Lars-Anders Baer studied law at Uppsala University. He is the president of the Sámi Parliament in Sweden. Baer has been engaged in the Sámi and the international indigenous movement since the early 1970s. Since 2002 he has served as member of the board of the UN Voluntary Fund of indigenous peoples. Since 1983 he has been deeply involved in the UN working group of indigenous populations and in the mid-1980s he served as vice president of the World Council of Indigenous peoples. Over the years he has served as expert and Sámi representative in Swedish official delegations in different UN, European Union and other regional and international events. He has been the president of the Sámi Parliamentary Council (the highest body in co-operation between the Sámi Parliaments in Finland, Norway and Sweden) and is at present time the vice president of the Council. Since the beginning of the 1980s he has also been engaged in the Union of the Swedish Sámi (the main Sámi organisation in Sweden) of which he served as chairman from 1993 to 2001. Baer has published several articles about indigenous rights. Together with his family, he also spends time with traditional reindeer herding.
Professor Muhammed Zafar Iqbal, has a Ph.D. in Physics from the University of Washington, USA. He had served as a research scientist at Caltech and Bell Communications and Research in the United States before returning to Bangladesh in 1994 and becoming a Professor and Head of the Department of Computer Science and Engineering at the Shahjalal University of Science and Technology (SUST) in Sylhet, Bangladesh. He is a distinguished writer and author of more than 100 books of fiction, science fiction, popular science and contemporary issues in Bengali. Professor Iqbal has been honoured with various national awards for his contribution to literature, science and education
Victoria Tauli-Corpuz is an indigenous person (Kankana-ey Igorot from the Philippines) who is an expert on human rights and development and she focuses on indigenous peoples’ rights, women’s rights and the right to development. She is the Chairperson of the UN Permanent Forum on Indigenous Issues from 2005 to 2008. She is the founder and the Executive Director of Tebtebba (Indigenous Peoples’ International Centre for Policy Research and Education) which is an indigenous peoples’ organization doing research, policy advocacy, training and education to enhance capacities of indigenous peoples to assert and claim their rights. She is the Convenor of the Asian Indigenous Women’s Network and she presently occupies other positions such as Eminent Persons Group of the International Fund for Agricultural Development Rural Poverty Report for 2009; co-President of the International Forum on Globalization; Member of Civil Society Advisory Committee of the UNDP and the Indigenous Peoples’ Assistance Facility, among others.

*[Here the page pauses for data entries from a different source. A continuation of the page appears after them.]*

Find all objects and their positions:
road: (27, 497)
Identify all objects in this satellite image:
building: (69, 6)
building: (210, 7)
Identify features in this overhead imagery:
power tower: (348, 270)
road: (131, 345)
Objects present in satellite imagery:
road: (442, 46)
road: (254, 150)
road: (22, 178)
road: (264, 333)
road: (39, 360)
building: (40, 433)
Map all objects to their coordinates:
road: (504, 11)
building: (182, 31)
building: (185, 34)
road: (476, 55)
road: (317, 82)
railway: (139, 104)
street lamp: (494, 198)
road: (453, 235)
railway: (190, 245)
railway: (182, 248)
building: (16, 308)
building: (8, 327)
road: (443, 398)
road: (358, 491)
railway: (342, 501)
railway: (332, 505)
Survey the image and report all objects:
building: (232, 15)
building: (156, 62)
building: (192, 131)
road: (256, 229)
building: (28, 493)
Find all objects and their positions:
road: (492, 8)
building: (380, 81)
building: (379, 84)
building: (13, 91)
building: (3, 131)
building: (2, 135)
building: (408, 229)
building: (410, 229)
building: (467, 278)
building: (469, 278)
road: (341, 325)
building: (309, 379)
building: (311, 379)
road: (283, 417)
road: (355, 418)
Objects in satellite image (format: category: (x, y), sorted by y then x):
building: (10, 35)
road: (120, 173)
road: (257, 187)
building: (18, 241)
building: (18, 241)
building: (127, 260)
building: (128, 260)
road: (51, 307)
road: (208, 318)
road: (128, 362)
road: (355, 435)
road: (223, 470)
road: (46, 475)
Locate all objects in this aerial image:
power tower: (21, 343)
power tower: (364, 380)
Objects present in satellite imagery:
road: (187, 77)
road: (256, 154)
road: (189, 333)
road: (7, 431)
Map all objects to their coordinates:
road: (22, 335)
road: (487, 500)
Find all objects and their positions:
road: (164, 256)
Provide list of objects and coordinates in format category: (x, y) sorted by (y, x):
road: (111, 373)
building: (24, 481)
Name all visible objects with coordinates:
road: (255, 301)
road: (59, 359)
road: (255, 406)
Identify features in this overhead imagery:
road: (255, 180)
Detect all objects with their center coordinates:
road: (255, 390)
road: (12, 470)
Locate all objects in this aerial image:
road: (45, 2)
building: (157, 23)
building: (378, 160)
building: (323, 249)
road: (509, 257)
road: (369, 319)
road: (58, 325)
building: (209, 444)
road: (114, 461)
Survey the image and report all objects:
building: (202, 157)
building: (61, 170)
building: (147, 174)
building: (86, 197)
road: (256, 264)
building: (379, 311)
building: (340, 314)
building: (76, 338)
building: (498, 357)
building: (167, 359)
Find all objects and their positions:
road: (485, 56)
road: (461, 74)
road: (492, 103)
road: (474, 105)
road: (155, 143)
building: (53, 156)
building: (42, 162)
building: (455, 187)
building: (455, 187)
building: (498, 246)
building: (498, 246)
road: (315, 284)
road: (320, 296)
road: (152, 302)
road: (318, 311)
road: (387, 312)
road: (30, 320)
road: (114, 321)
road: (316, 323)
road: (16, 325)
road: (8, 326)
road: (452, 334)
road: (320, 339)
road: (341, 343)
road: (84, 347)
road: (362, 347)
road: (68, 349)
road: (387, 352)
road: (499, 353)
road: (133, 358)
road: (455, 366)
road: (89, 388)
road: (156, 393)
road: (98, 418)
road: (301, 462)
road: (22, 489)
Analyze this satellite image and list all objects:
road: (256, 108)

Hideaki Uemura established Shimin Gaikou Centre in 1982. The Centre started to support the Ainu people’s and the Okinawan people’s participation in the UN Human Rights Bodies in 1987 and in 1997 respectively. The SGC obtained the ECOSOC NGO status (special concultative status) in 1999. He became a Professor at Keisen University in Tokyo in 2002 and his specialities are international human rights law and peace studies.
Robert Evans MEP has for many years, been a friend of and active campaigner for Bangladesh. He has visited Bangladesh many times, campaigns on behalf of Bangladeshi restaurant workers in the UK, and at present, amongst other issues, is working on improving conditions in the South Asian shipbreaking industry.